Silver Nitrate Sensitization Time
What is the proper amount of time a plate needs to spend in the silver bath? Clearly, there's a lower limit to this time, when the reacting chemistry hasn't had enough time to form the light sensitive silver iodides and silver bromides that make the plate "photographic". But is there an upper limit? It turns out there is, but we also find that the story is much more than just "too much" or "too little".
The conversion of the iodides and bromides in the film to silver iodide and silver bromide doesn't occur instantaneously; it's a process that occurs over time as more and more of the original metal salts are converted to silver halides which gradually accumulate in the film. What's the effect of this continual accumulation?
When light strikes a sensitized plate, it triggers a response in the silver halides that are then transformed into silver metal during development. If the density of silver halides (number of silver salts per unit area of the film) is low, then there are fewer image forming particles available to receive the incident light, and therefore the "image density" of the developed image will be correspondingly low.
On the other hand, if there is a high density of silver halides on the plate, the same intensity of incident light now has a greater number of photographically sensitive sites to trigger which result in correspondingly greater image densities after development. The equation would look something like this:
- Given a constant incident light intensity
- plus More silver halides on the plate. (i.e. longer time in the silver bath)
- equals More image forming silver metal on the plate after development.

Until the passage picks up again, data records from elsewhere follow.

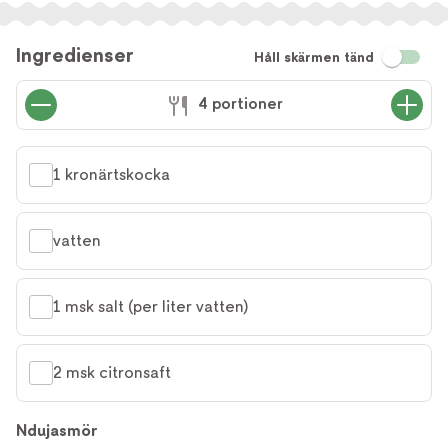
Ingredienser
Håll skärmen tänd
4 portioner
1 kronärtskocka
vatten
1 msk salt (per liter vatten)
2 msk citronsaft
Ndujasmör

This is similar to saying: The longer the silver soak time, the greater the number of silver halides produced in the film, which results in an increased effective film speed. (Notice that we're altering the effective film speed by adding more photographically sensitive sites to the film. We're not, however, changing the sensitivity of any of the individual silver halides that reside in the sensitized film. This is a subtle but important distinction).
But there are limits. Too little time in the silver bath produces low density images and superficial streaking on the surface of the image. Too much time in the silver bath produces excessive image density and overall fogging of the image.